12

16 1 0
                                    

Di atas laut Cadudasa termenung. Tidak bergerak meski ombak mengajak berdansa. Tak peduli juga ia akan lampu-lampu panggung yang masih menyorot terang. Mungkin sedang tidak berminat. Karena pada pelayarannya kali ini penumpangnya berbeda. Tidak terdengar gelak tawa Jarot dan kawanan nelayannya yang sedang mabuk. Gembira karena mendapat tangkapan besar. Tepuk tangan dan gebuk pada dinding kapal pada nyanyian parau juga tidak menggema.
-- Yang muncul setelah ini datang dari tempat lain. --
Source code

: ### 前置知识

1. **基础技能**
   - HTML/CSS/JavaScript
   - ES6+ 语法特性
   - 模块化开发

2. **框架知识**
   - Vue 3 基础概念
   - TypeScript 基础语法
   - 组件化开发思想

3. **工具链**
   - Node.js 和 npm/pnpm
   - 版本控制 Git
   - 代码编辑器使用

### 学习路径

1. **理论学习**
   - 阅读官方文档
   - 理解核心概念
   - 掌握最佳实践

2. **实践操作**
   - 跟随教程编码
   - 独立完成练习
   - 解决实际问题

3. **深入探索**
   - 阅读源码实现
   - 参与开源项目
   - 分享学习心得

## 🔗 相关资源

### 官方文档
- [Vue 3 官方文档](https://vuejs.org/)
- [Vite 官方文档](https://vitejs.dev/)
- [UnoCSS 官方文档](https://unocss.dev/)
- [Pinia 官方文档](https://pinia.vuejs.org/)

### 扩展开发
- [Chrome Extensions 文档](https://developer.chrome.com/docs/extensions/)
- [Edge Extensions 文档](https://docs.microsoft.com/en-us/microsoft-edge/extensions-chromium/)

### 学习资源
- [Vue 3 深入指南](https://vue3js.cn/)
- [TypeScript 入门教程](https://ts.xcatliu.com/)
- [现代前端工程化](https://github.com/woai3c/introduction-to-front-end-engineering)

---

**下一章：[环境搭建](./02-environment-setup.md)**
Satu-satunya yang terdengar sekarang adalah suara tamparan.

Rendra dan Dindra tertunduk dengan pipi merah. Tidak berani mereka membalas tatap Kirana yang melotot galak. Pada lembar halaman baru, jagad semesta mencatat mungkin malam itu si kembar akhirnya berkenalan dengan sebuah marabahaya.

"Hamba benar-benar tidak habis pikir." kata Kirana melanjutkan kata-katanya lagi. Masih galak, namun juga masih terdengar seperti memohon. "Mencuri kitab pusaka kerajaan saja sudah pelanggaran berat, tetapi pergi meninggalkan Kincir Ametu? Apa kalian berdua sadar apa yang telah kalian lakukan? Apa sebenarnya yang kalian berdua inginkan?"

"Kami hanya ingin tahu." bisik Rendra pelan. "Tentang Kincir Ametu, tentang semua yang tidak kami ketahui. Dan juga tentang asal-usul nama kami."

"Masih kamu berkutat dengan itu, Rendra?" tanya Kirana tidak percaya. "Apakah hal itu benar-benar hal besar bagimu? Sampai kamu nekat untuk mencuri kitab milik Pikulun Gusti Prabu dan Pikulun Rani? Belum lagi sekarang kalian berdua mencuri kapal milik Gusti Jarot?"

"Meminjam." bisik Dindra.

"Mencuri, Dindra!" sambar Kirana cepat. Setelah itu sang apsari kembali lagi pada Rendra. "Ketahuilah, jika semua yang kalian inginkan, semua yang kalian hendak ketahui, semua akan terungkap pada waktunya nanti. Itulah janji Pikulun Prabu dan beliau tidak pernah berdusta. Kenapa kalian tidak dapat bersabar dan malah bertindak gegabah?"

"Kalau begitu sekarang Guru Kirana membenarkan dengan sungguh-sungguh jika memang ada yang disembunyikan dari kami?" tanya Rendra dengan tatapan tajam.

"Ya!" jawab Kirana mantap. "Memang ada beberapa hal yang belum kalian ketahui. Dan biar saya ulangi sekali lagi, jika semua itu adalah pertimbangan Pikulun Gusti Prabu Mahawira demi kebaikan kalian berdua! Pada waktunya nanti kalian akan mengetahui namun tidak sekarang! Sekarang kalian berdua akan ikut dengan saya pulang ke Kincir Ametu!"

"Tidak! Kami tidak akan pulang!" balas Rendra.

"Rendra!" seru Kirana.

"Guru Kirana, jika memang semua hal itu tersembunyi dari kami maka katakanlah jika memang patut untuk disembunyikan. Tetapi perlukah hingga berdusta?" sekarang Dindra yang berkata-kata. "Romo dan Sibu, Guru Kirana dan Guru Resi Rakata, semua orang menyirami kami dengan petuah bijak namun mereka juga yang berdusta pada kami."

"Dindra! Jangan berbicara yang bukan-bukan!"

"Tetapi memang bukankah demikian adanya? Saya menyadari sesuatu setelah melihat Banawi. Masih banyak sekali yang tidak kami ketahui. Semua tidak selalu indah terlihat seperti di Kincir Ametu. Sepanjang perjalanan kami tidak melihat sembrani seperti Anggara, tidak melihat bangsa naga seperti Guru Resi Rakata dan Paman Patih Rajawa, tidak juga melihat bangsa apsara dan apsari. Yang kami lihat berseberangan! Kami akhirnya melihat hal yang selama ini hanya dapat kami bayangkan dari setiap kisah cerita dan sejarah!" susul Rendra panjang.

"Cukup!" sentak Kirana dengan suara melengking. "Cukup! Jangan kalian teruskan lagi! Saya tidak ingin membahas hal ini lagi! Sekarang kapal akan berputar kembali menuju Padas!"

"Jika Guru Kirana ingin kembali maka kami tidak akan menahan," Dindra berjalan mundur lalu mengambil kantung bawaan miliknya. "kami akan terus menuju Argakencana biar bagaimanapun caranya. Jika aku harus menggendong Rendra berenang maka jadilah!"